[threeten-dev] ChronoLocalDate Generic type parameters (#292)
roger riggs
roger.riggs at oracle.com
Fri Apr 5 10:47:38 PDT 2013
Hi Stephen,
There is time (at least a month) to consider this further and to make
changes as needed.
I would like to see some other folks experiences and I'll take a look at
some date/time libraries and conversions of existing code.
Thanks, Roger
On 4/5/2013 5:42 AM, Stephen Colebourne wrote:
> On 4 April 2013 21:37, roger riggs <roger.riggs at oracle.com> wrote:
>> Some alternatives for include:
>>
>> 1. ChronoLocalDate - no parameterization
>> 2. ChronoLocalDate<D extends ChronoLocalDate>
>> 3. Removing the <?> from return values.
>>
>> Though the simplicity of 1) removing the generics seems appealing, it
>> disables application and library designs that can take advantage of the
>> generic types because the fluent design would no longer pass through
>> the generic type and all operations would return ChronoLocalDate.

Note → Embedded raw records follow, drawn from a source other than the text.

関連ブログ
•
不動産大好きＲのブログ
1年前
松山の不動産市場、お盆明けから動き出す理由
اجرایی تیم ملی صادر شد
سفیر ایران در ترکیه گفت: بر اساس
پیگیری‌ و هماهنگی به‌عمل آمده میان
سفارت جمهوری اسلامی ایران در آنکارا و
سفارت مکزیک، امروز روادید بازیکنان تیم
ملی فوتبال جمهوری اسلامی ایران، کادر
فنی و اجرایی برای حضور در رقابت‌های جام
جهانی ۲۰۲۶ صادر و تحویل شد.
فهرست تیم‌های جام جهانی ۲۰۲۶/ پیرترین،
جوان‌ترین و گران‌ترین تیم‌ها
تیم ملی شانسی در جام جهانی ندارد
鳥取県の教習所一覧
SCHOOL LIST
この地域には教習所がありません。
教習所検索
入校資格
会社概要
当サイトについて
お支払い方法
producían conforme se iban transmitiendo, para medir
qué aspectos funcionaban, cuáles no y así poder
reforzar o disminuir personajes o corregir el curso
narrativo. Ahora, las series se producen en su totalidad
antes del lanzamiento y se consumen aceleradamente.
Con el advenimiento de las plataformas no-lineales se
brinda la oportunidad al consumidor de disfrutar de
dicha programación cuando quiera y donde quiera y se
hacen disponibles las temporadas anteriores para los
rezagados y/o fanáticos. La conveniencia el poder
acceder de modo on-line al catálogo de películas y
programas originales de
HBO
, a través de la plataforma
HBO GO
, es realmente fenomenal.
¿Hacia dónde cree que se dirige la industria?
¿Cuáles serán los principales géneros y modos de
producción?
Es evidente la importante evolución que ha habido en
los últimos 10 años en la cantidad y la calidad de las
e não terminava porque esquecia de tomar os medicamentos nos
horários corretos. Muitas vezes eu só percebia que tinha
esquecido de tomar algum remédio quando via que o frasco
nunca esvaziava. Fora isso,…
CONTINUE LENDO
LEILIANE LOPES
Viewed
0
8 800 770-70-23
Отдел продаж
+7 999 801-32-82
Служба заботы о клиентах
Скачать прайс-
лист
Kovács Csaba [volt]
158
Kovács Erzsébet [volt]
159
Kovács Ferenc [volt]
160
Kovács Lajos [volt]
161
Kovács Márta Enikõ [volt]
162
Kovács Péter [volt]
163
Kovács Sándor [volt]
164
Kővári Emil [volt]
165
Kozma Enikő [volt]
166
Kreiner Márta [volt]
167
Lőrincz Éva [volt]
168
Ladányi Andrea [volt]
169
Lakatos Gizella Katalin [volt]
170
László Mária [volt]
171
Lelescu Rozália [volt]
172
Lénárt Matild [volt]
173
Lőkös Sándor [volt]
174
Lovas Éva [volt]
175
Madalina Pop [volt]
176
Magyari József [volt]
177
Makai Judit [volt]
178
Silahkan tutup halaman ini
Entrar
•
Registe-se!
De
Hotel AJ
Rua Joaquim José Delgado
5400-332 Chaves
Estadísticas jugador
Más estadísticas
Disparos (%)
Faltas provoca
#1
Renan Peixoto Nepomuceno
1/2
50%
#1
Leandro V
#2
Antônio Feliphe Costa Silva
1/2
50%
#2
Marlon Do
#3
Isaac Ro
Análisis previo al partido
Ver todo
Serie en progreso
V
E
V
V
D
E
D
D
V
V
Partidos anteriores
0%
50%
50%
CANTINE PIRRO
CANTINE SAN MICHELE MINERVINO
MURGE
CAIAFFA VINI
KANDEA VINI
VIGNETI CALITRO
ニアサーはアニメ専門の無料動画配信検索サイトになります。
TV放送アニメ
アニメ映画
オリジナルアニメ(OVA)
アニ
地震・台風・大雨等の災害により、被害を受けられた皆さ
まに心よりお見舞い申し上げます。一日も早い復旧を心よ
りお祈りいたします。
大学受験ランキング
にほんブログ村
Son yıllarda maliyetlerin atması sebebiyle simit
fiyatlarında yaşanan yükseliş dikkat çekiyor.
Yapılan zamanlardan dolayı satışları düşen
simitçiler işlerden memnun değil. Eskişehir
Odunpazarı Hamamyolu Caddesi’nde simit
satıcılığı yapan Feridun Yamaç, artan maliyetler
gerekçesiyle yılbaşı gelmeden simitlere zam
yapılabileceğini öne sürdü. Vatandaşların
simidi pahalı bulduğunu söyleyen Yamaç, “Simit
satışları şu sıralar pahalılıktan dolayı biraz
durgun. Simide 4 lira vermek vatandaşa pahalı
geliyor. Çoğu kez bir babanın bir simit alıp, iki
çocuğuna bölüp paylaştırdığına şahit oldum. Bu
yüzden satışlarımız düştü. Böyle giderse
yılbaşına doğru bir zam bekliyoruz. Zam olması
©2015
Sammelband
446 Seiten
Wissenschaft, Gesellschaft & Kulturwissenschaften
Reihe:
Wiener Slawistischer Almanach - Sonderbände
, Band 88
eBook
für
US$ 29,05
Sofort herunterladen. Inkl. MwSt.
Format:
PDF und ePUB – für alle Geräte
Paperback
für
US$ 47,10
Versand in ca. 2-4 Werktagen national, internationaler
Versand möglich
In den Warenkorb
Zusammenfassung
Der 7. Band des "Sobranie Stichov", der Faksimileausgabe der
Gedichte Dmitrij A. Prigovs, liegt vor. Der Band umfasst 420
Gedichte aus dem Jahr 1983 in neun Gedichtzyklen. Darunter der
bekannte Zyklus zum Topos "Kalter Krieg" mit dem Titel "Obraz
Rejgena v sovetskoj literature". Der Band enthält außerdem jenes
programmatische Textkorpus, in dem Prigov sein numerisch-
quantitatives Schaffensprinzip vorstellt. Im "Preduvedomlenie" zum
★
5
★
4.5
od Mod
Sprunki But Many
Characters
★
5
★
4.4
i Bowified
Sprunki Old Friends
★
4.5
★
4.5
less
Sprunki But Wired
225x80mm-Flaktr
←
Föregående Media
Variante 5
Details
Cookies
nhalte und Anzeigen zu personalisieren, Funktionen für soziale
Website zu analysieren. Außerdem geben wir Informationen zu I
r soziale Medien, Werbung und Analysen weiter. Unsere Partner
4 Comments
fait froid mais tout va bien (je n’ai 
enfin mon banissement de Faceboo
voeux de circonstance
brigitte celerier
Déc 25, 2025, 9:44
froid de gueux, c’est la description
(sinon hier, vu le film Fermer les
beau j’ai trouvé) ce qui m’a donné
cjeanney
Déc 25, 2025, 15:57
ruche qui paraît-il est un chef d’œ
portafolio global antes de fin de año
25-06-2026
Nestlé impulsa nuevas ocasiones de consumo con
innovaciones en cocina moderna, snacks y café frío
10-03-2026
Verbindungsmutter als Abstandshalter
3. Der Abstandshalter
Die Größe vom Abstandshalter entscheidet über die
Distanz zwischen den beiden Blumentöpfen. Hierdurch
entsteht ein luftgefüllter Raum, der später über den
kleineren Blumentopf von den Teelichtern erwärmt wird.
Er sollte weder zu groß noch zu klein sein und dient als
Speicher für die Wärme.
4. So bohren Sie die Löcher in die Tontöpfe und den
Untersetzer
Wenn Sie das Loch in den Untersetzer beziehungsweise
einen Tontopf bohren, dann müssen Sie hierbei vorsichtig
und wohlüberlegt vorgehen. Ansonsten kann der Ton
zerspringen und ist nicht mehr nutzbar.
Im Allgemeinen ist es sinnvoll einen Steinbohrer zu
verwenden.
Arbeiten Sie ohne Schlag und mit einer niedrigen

> Users either use a specific type, or the abstract interface, they
> won't tend to fix the two, A method:
> <D extends CLD> D process(D date)
> will work perfectly in both cases
> fooDate = process(fooDate)
> clDate = process(clDate)
>
> The only thing "lost" is the ability to refer to one or more CLD
> instances as being in the same calendar system, without specifying
> which calendar system that is. This is no worse than j.u.Calendar
> today, and in my view a rarer requirement.
>
>> 2) Removing just the constraint on the extends clause doesn't solve the
>> original problem and isn't an improvement of any significance.
>>
>> 3) The original symptom and difficulty of using the wildcard generic types
>> from
>> the API has a couple alternatives for work arounds.
>> The application can itself use the raw types by casting or assignment of the
>> return value to take advantage of the lenient type matching of raw types.
>> The code compiles and runs correctly though the compiler produces
>> warnings about raw type and unchecked assignments which can be suppressed
>> selectively or in an appropriate scope.
> No solution involving raw types on a public API would be acceptable to me,
>
>> I would recommend against changing the type parameters; we're trying
>> to freeze for the next build and integration. The current parameter usage
>> follows the general recommendations for generic types and the alternatives
>> are not clear improvements on all points. I'd like to get a bit more
>> experience
>> with the API before making changes.
> So long as we can still make a change, its fine to leave it for now.